Dennis Depta und Marielle Sterra, künstlerische Leiter von „glanz&krawall“, sind poetisch veranlagt, denn sie begreifen das Gelände der ehemaligen Fahrbereitschaft als einen „Mini-Utopie-Ort“. Hier ist noch Raum für Experimente.
Rappen mit Richard
Einen nicht uninteressanten Clash der Kulturen wird es in der Wrestling-Arena geben, die vor Ort aufgebaut wird. Waschechte Lokalgrößen dieses Kraftsports steigen als Wotan oder Siegfried in die Arena, geben sich nichts, aber alles für den Ring. Stimmungsvoll begleitet werden sie von der Hardrock-Metal-Band Weinhardt. Fazit: Überall ist Musik. Gespielt wird fast immer gleichzeitig. Das klingt echt sportlich. Und dann rappt auch noch Black Cracker, Rapper und Lyriker, an der Tankstelle den Richard.

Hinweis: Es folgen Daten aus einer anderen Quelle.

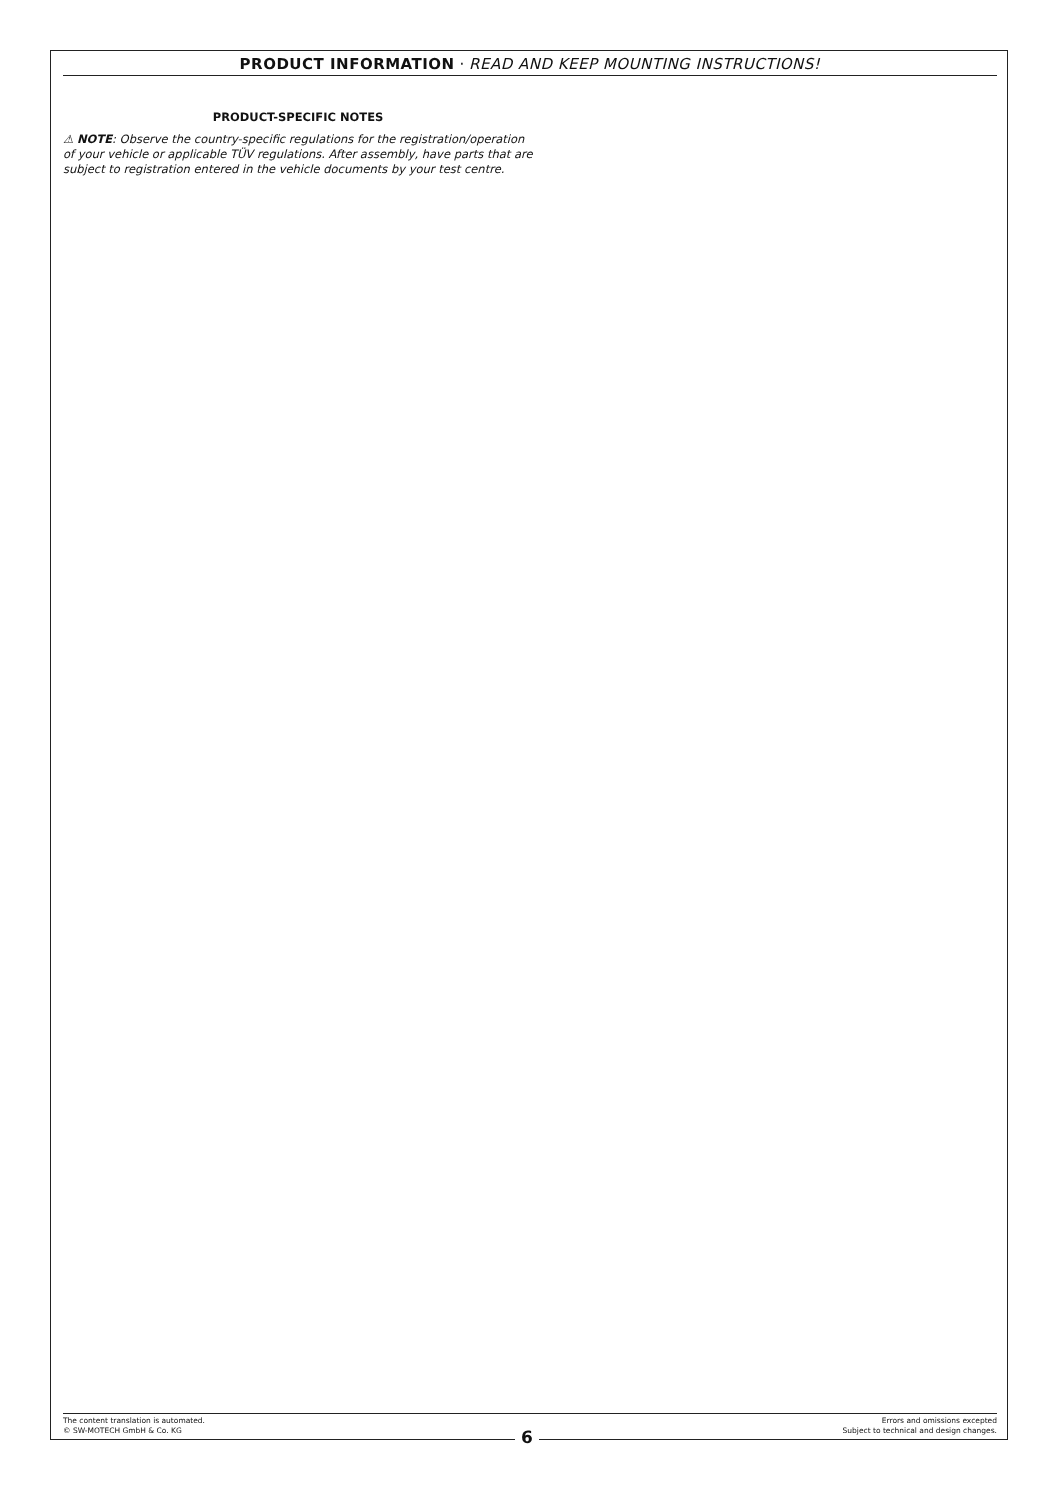PRODUCT INFORMATION · READ AND KEEP MOUNTING INSTRUCTIONS!
PRODUCT-SPECIFIC NOTES
⚠ NOTE: Observe the country-specific regulations for the registration/operation of your vehicle or applicable TÜV regulations. After assembly, have parts that are subject to registration entered in the vehicle documents by your test centre.
The content translation is automated.
© SW-MOTECH GmbH & Co. KG
Errors and omissions excepted
Subject to technical and design changes.
6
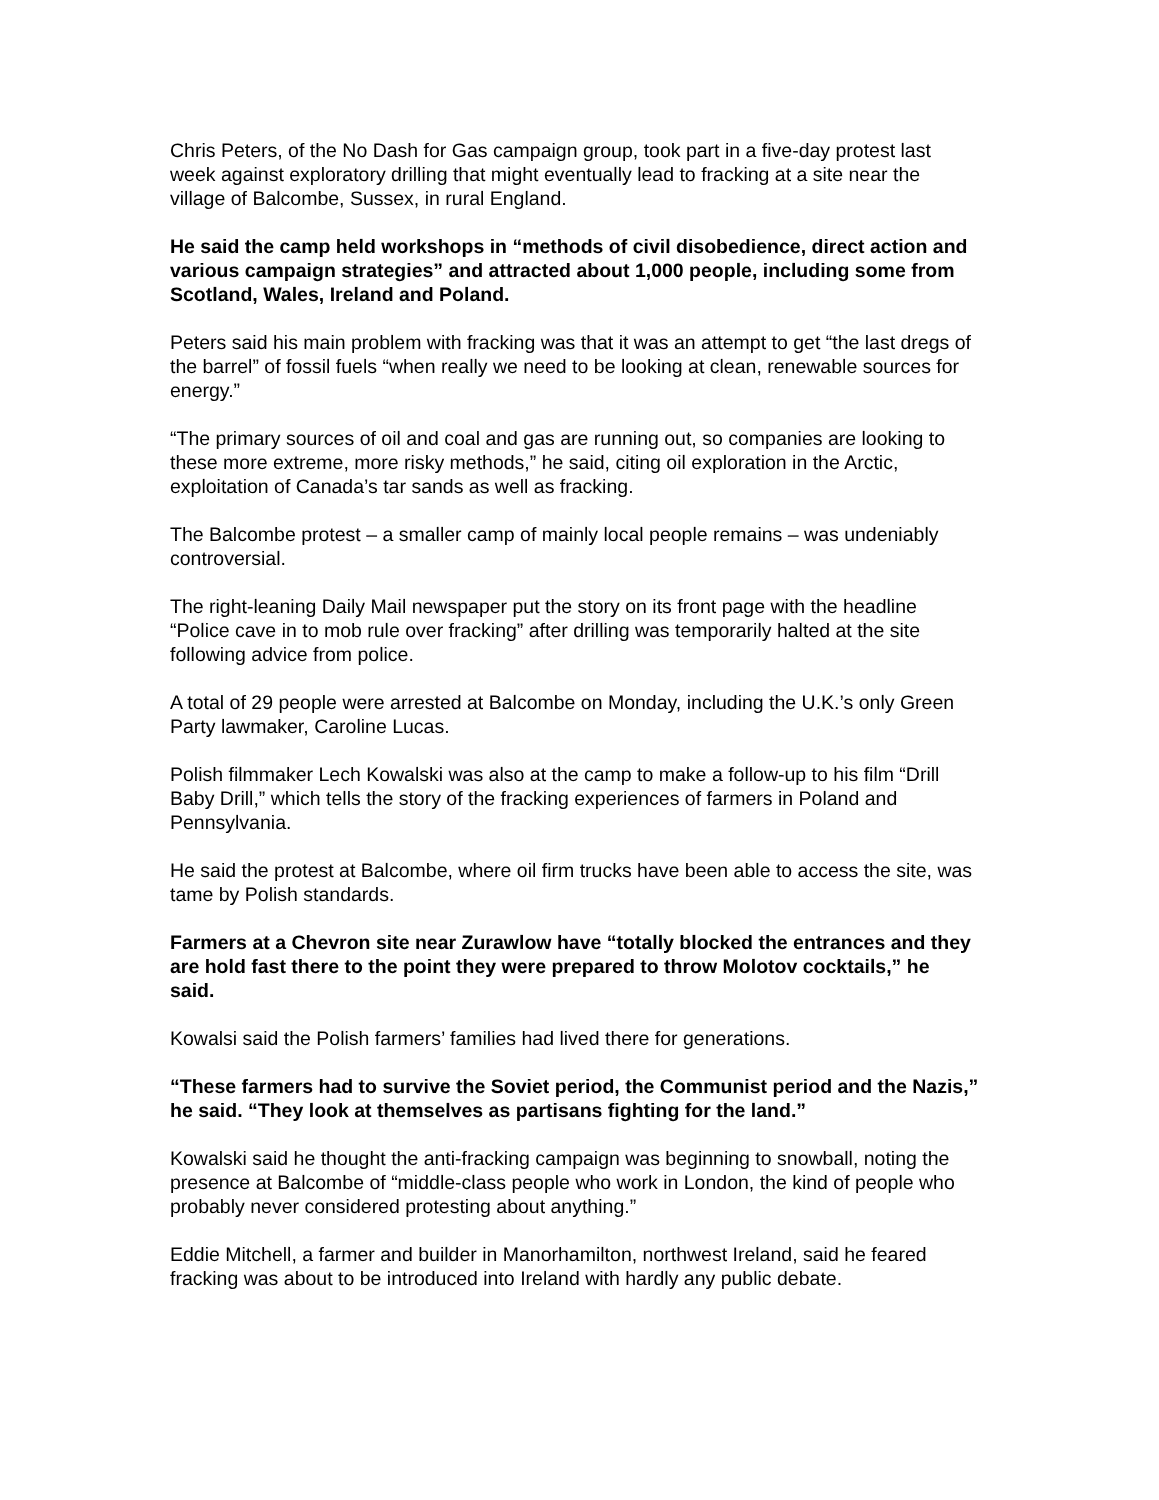Chris Peters, of the No Dash for Gas campaign group, took part in a five-day protest last week against exploratory drilling that might eventually lead to fracking at a site near the village of Balcombe, Sussex, in rural England.
He said the camp held workshops in “methods of civil disobedience, direct action and various campaign strategies” and attracted about 1,000 people, including some from Scotland, Wales, Ireland and Poland.
Peters said his main problem with fracking was that it was an attempt to get “the last dregs of the barrel” of fossil fuels “when really we need to be looking at clean, renewable sources for energy.”
“The primary sources of oil and coal and gas are running out, so companies are looking to these more extreme, more risky methods,” he said, citing oil exploration in the Arctic, exploitation of Canada’s tar sands as well as fracking.
The Balcombe protest – a smaller camp of mainly local people remains – was undeniably controversial.
The right-leaning Daily Mail newspaper put the story on its front page with the headline “Police cave in to mob rule over fracking” after drilling was temporarily halted at the site following advice from police.
A total of 29 people were arrested at Balcombe on Monday, including the U.K.’s only Green Party lawmaker, Caroline Lucas.
Polish filmmaker Lech Kowalski was also at the camp to make a follow-up to his film “Drill Baby Drill,” which tells the story of the fracking experiences of farmers in Poland and Pennsylvania.
He said the protest at Balcombe, where oil firm trucks have been able to access the site, was tame by Polish standards.
Farmers at a Chevron site near Zurawlow have “totally blocked the entrances and they are hold fast there to the point they were prepared to throw Molotov cocktails,” he said.
Kowalsi said the Polish farmers’ families had lived there for generations.
“These farmers had to survive the Soviet period, the Communist period and the Nazis,” he said. “They look at themselves as partisans fighting for the land.”
Kowalski said he thought the anti-fracking campaign was beginning to snowball, noting the presence at Balcombe of “middle-class people who work in London, the kind of people who probably never considered protesting about anything.”
Eddie Mitchell, a farmer and builder in Manorhamilton, northwest Ireland, said he feared fracking was about to be introduced into Ireland with hardly any public debate.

Denn der New Yorker, der schon mit Coco Rosie, aber auch an der Deutschen Oper gearbeitet hat, geht ins Gericht mit den überkommenen Erwartungen an Wagners Musik. „Wir zählen uns nicht zum Theater“, sagt Sterra. „glanz&krawall“ geht es um die große Umarmung aller Künste, um das Miteinander von E und U. Das hat bei Wagner Volume 1 und 2 erhellend und charmant funktioniert. Es macht neugierig auf Volume 3. Hoffentlich nieselt es nicht, denn unter vier Stunden kommt man nicht raus – und das ist nur das Hauptprogramm! Verblüffend, spricht aber wieder mal für diese Stadt, dass aus einem streng abgeschotteten Ort ein ungezähmter und lässig bespielbarer Freiraum wird. Lasst ihn leben!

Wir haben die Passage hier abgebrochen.